Lynch syndrome (LS) is an autosomal dominant hereditary cancer predisposition syndrome caused by germline pathogenic variants in DNA mismatch repair (MMR) genes. We report a 27-year-old woman with right-sided colorectal cancer, café-au-lait macules, and an occipital neurofibroma. Tumor testing revealed microsatellite instability, loss of MLH1 and PMS2 expression, high tumor mutational burden (21.87 mutations/Mb), and wild-type BRAF. Germline analysis revealed a heterozygous MSH6 pathogenic variant inherited from her father.

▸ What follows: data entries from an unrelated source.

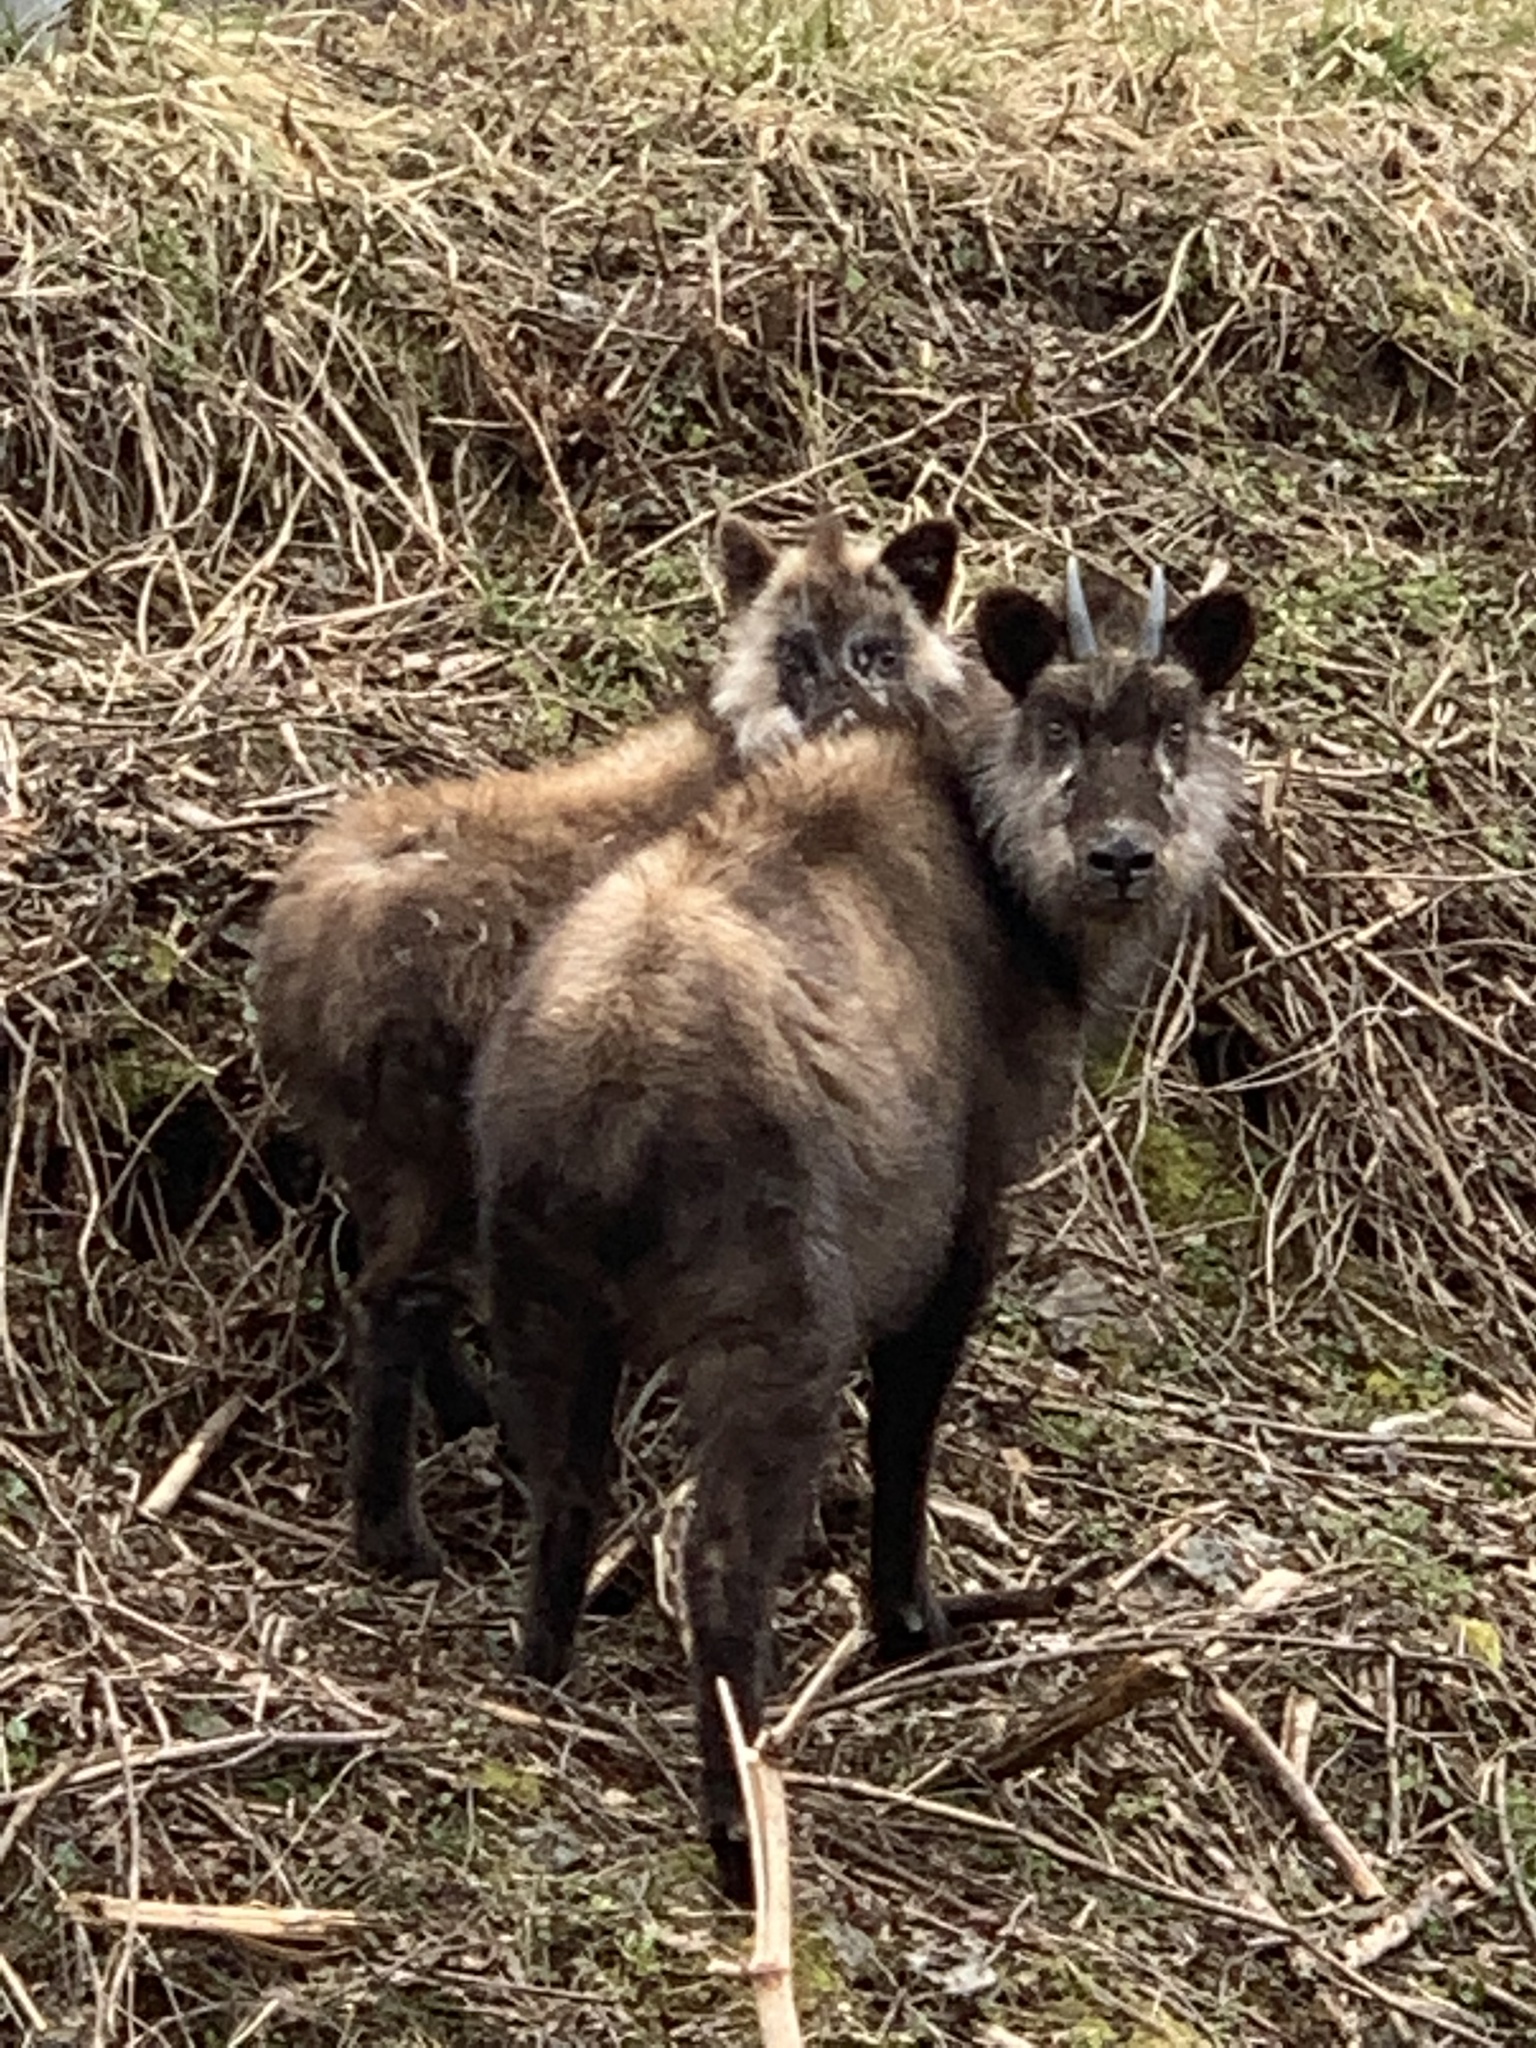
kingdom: Animalia
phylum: Chordata
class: Mammalia
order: Artiodactyla
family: Bovidae
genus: Capricornis
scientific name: Capricornis crispus
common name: Japanese serow
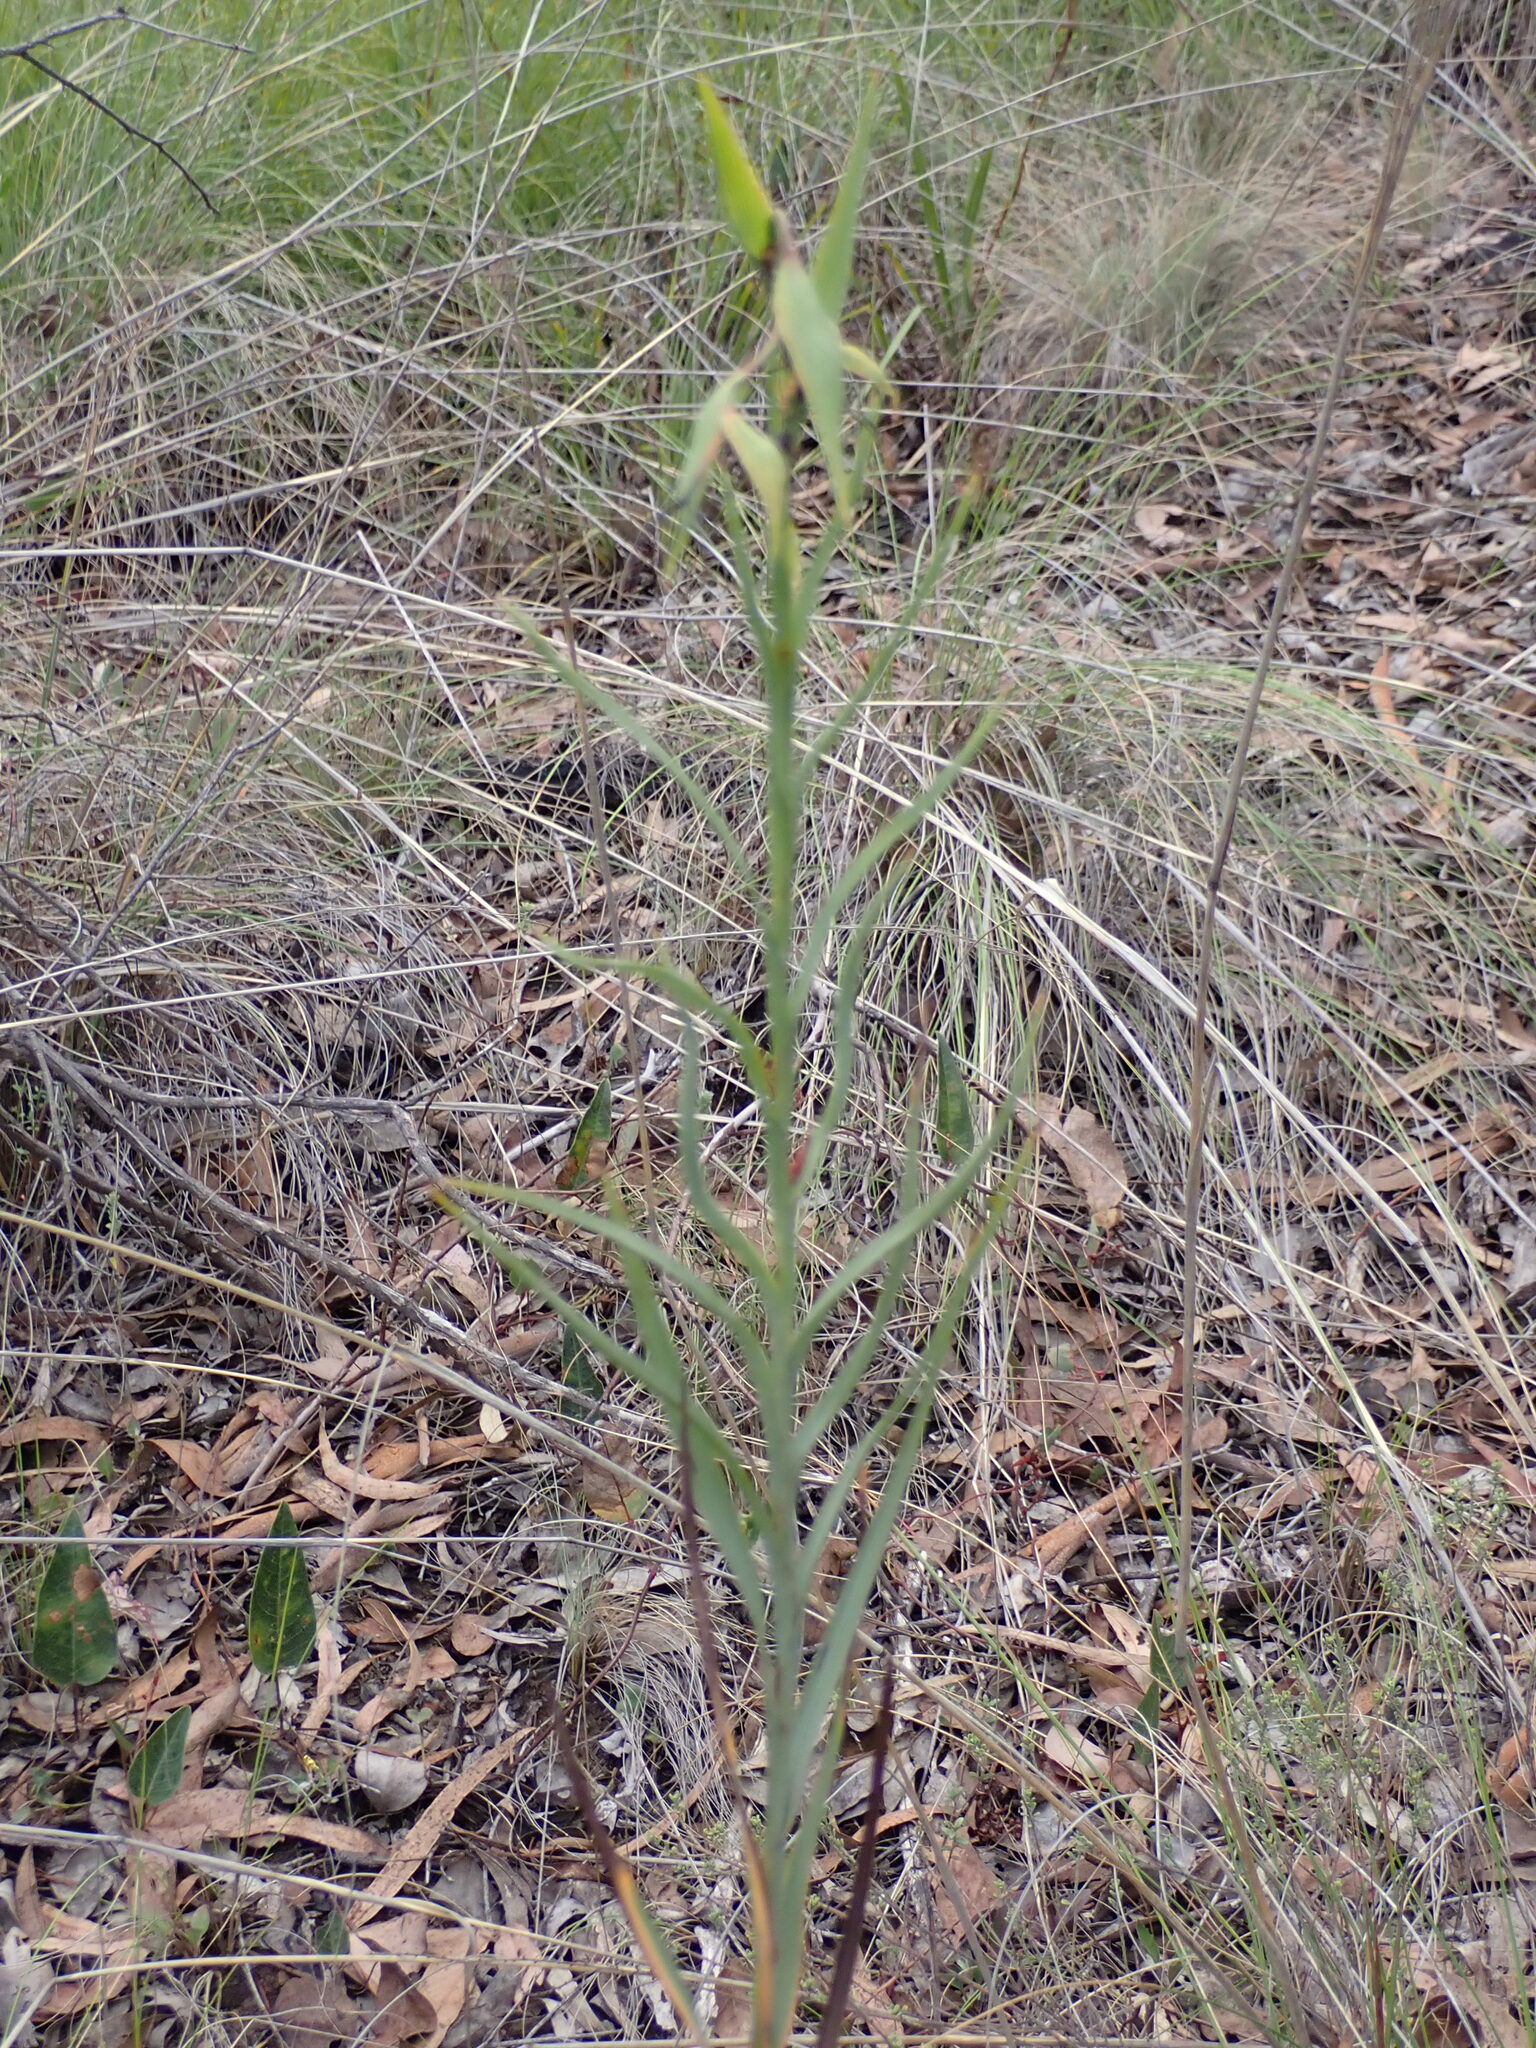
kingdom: Plantae
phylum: Tracheophyta
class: Liliopsida
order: Asparagales
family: Asphodelaceae
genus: Stypandra
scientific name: Stypandra glauca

Additionally, MLH1 promoter hypermethylation was detected in peripheral blood DNA, consistent with constitutional mosaic epimutation. Constitutional epigenetic silencing of MLH1 is a rare but established cause of LS. This is the first reported case of a dual mechanism involving both a germline MSH6 variant and constitutional MLH1 methylation. The patient's unique clinical presentation and molecular profile challenged the conventional binary classification of MMR deficiency as either hereditary or sporadic, and highlight the complexity of MMR-related tumorigenesis. This case underscores the importance of comprehensive assessment integrating tumor and germline molecular data, particularly when clinical or molecular findings are atypical or discordant. The digenic etiology also raises questions regarding cancer surveillance and management strategies in such individuals.